We revert to thought leader and Bitcoin creator Satoshi Nakamoto, who expressed that an ecosystem of nodes could survive only if an incentive is provided to those who contribute to the network.

Agreeing with this opinion, the Neural Fairness Protocol rewards nodes that participate in the committee when a block is elected and written to the blockchain. Based on the fairness activities (score) that each node has reached in contributing to a block election, the collected fees will be shared across all the committee. Therefore, once the block is written into the blockchain, the nodes that were part of the committee will receive in their own wallet the fair calculated amount of tokens.

7. Conclusions and Future Work

Various works have effectively targeted the confidentiality of Bitcoin addresses by examining blockchain transactions [48,49,50,51,52]. By merging the benefits of ECDSA [35] and cryptography into a single system, we have proposed in this study the Neural Fairness Protocol, an innovative consensus process that greatly outperforms prior work.

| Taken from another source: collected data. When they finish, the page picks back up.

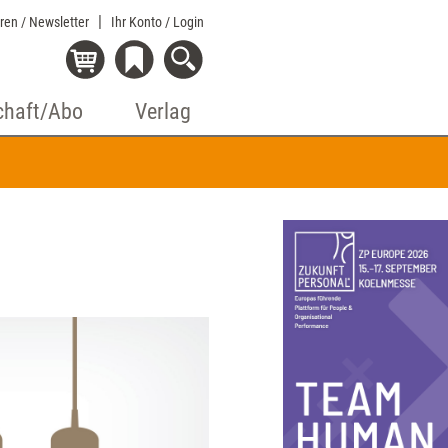
eren / Newsletter
Ihr Konto
/ Login
chaft/Abo
Verlag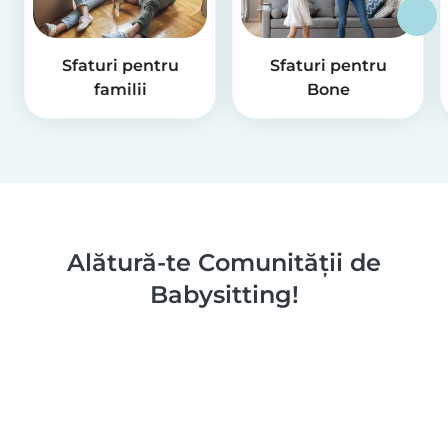
Sfaturi pentru
Sfaturi pentru
familii
Bone
Alătură-te Comunității de
Babysitting!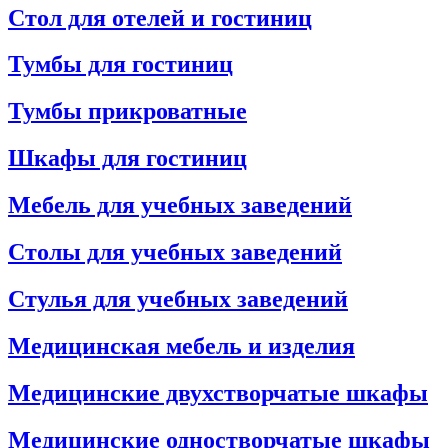
Стол для отелей и гостиниц
Тумбы для гостиниц
Тумбы прикроватные
Шкафы для гостиниц
Мебель для учебных заведений
Столы для учебных заведений
Стулья для учебных заведений
Медицинская мебель и изделия
Медицинские двухстворчатые шкафы
Медицинские одностворчатые шкафы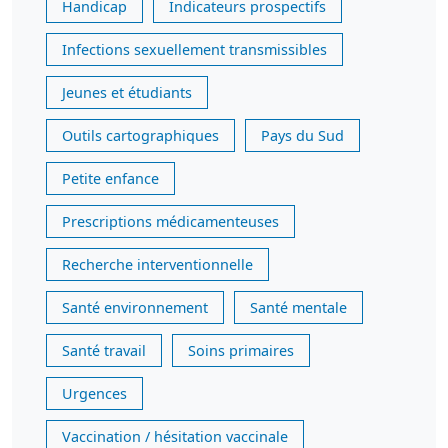
Handicap
Indicateurs prospectifs
Infections sexuellement transmissibles
Jeunes et étudiants
Outils cartographiques
Pays du Sud
Petite enfance
Prescriptions médicamenteuses
Recherche interventionnelle
Santé environnement
Santé mentale
Santé travail
Soins primaires
Urgences
Vaccination / hésitation vaccinale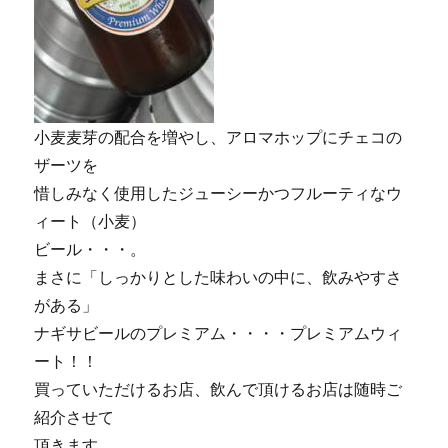
小麦麦芽の配合を増やし、アロマホップにチェコの
ザーツを
惜しみなく使用したジューシーかつフルーティなウ
ィート（小麦）
ビール・・・。
まさに「しっかりとした味わいの中に、飲みやすさ
がある」
ナギサビールのプレミアム・・・・プレミアムウィ
ート！！
買っていただけるお店、飲んで頂けるお店は随時ご
紹介させて
頂きます。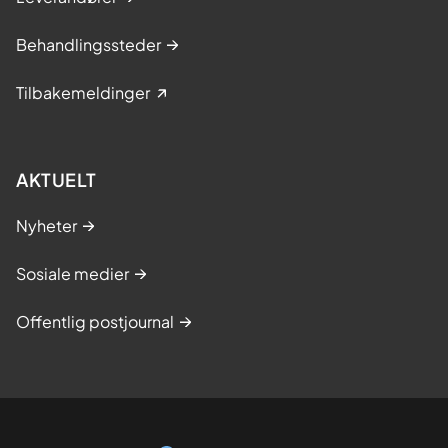
Behandlingssteder
Tilbakemeldinger
AKTUELT
Nyheter
Sosiale medier
Offentlig postjournal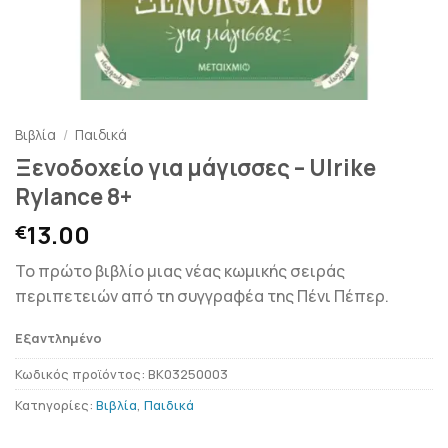
Βιβλία
/
Παιδικά
Ξενοδοχείο για μάγισσες – Ulrike
Rylance 8+
13.00
€
Το πρώτο βιβλίο μιας νέας κωμικής σειράς
περιπετειών από τη συγγραφέα της Πένι Πέπερ.
Εξαντλημένο
Κωδικός προϊόντος:
BK03250003
Κατηγορίες:
Βιβλία
,
Παιδικά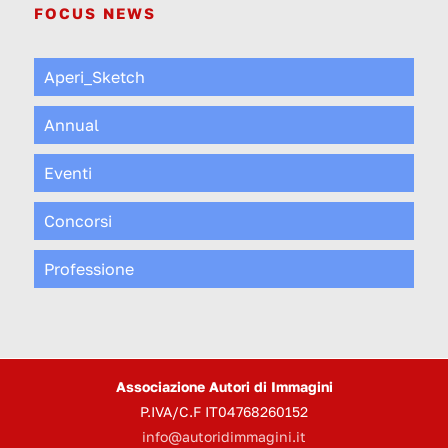
FOCUS NEWS
Aperi_Sketch
Annual
Eventi
Concorsi
Professione
Associazione Autori di Immagini
P.IVA/C.F IT04768260152
info@autoridimmagini.it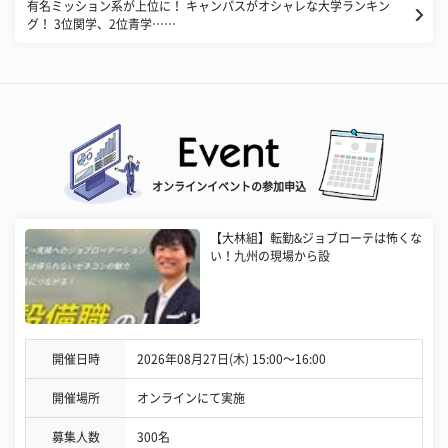
有名ミッション系が上位に！ キャンパスがオシャレな大学ランキン
グ！ 3位関学、2位青学……
オンラインイベントの参加申込
【大林組】転勤&ジョブローテは怖くな
い！九州の現場から設
開催日時
2026年08月27日(木) 15:00〜16:00
開催場所
オンラインにて実施
募集人数
300名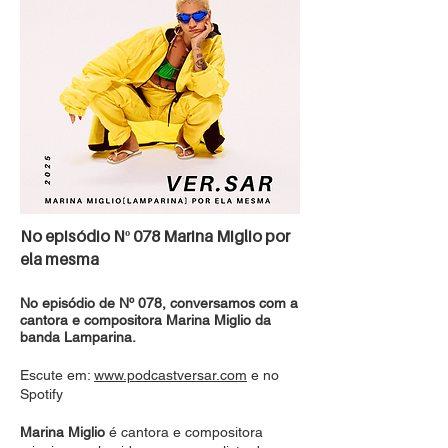
No episódio Nº 078 Marina Miglio por
ela mesma
No episódio de Nº 078, conversamos com a
cantora e compositora Marina Miglio da
banda Lamparina.
Escute em:
www.podcastversar.com
e no
Spotify
Marina Miglio
é cantora e compositora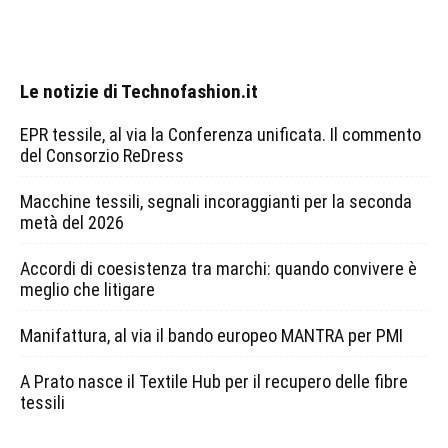
Le notizie di Technofashion.it
EPR tessile, al via la Conferenza unificata. Il commento
del Consorzio ReDress
Macchine tessili, segnali incoraggianti per la seconda
metà del 2026
Accordi di coesistenza tra marchi: quando convivere è
meglio che litigare
Manifattura, al via il bando europeo MANTRA per PMI
A Prato nasce il Textile Hub per il recupero delle fibre
tessili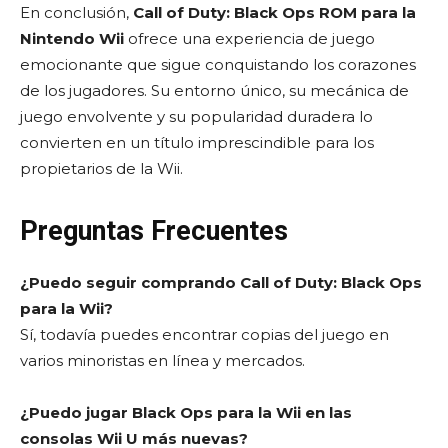
En conclusión,
Call of Duty: Black Ops ROM para la
Nintendo Wii
ofrece una experiencia de juego
emocionante que sigue conquistando los corazones
de los jugadores. Su entorno único, su mecánica de
juego envolvente y su popularidad duradera lo
convierten en un título imprescindible para los
propietarios de la Wii.
Preguntas Frecuentes
¿Puedo seguir comprando Call of Duty: Black Ops
para la Wii?
Sí, todavía puedes encontrar copias del juego en
varios minoristas en línea y mercados.
¿Puedo jugar Black Ops para la Wii en las
consolas Wii U más nuevas?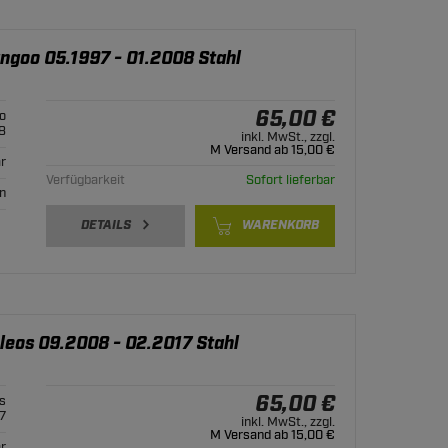
ngoo 05.1997 - 01.2008 Stahl
65,00 €
o
8
inkl. MwSt., zzgl.
M Versand ab 15,00 €
r
Verfügbarkeit
Sofort lieferbar
n
DETAILS
WARENKORB
leos 09.2008 - 02.2017 Stahl
65,00 €
s
7
inkl. MwSt., zzgl.
M Versand ab 15,00 €
r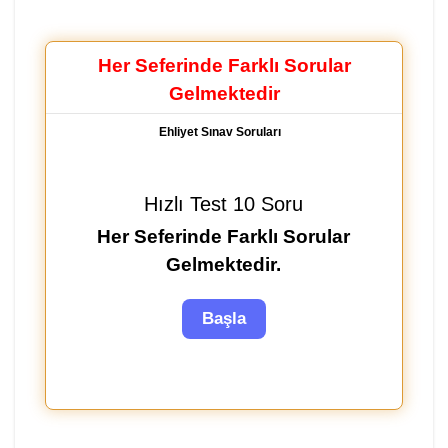
Her Seferinde Farklı Sorular
Gelmektedir
Ehliyet Sınav Soruları
Hızlı Test 10 Soru
Her Seferinde Farklı Sorular
Gelmektedir.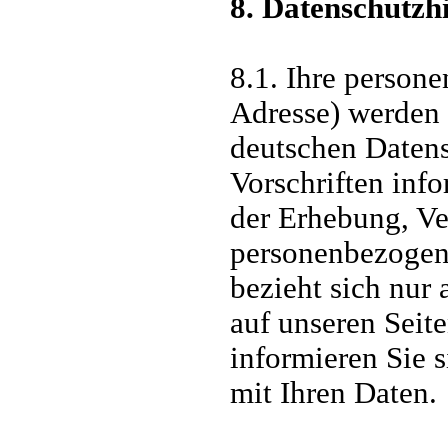
8. Datenschutzh
8.1. Ihre person
Adresse) werden
deutschen Datens
Vorschriften inf
der Erhebung, V
personenbezogen
bezieht sich nur 
auf unseren Seite
informieren Sie 
mit Ihren Daten.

We provide a novel strategy for the next forger election that improves robustness, anonymity, and denial of responsibility. By evaluating the existing traditional blockchain, we demonstrate how our single-block production method ensures anonymity. The threshold ECDSA algorithm created as part of the prototype is efficient and safe against malicious attackers, and may be utilized outside the scope of our research, for instance, to protect Bitcoin wallets. Our work is immediately compatible with other cryptocurrencies that employ the same ECDSA primitive, such as Litecoin and Mastercoin, despite the fact that we concentrated on traditional blockchain transactions such as the Bitcoin blockchain.

As the research and development of the Neural Fairness Protocol progresses, we must conduct a thorough review of our implemented prototype to ensure the protocol’s confidentiality, security, and efficacy. We are attempting to leverage and integrate technology such as neural networks and cryptography to create a fully fair protocol for the subsequent blockchain type.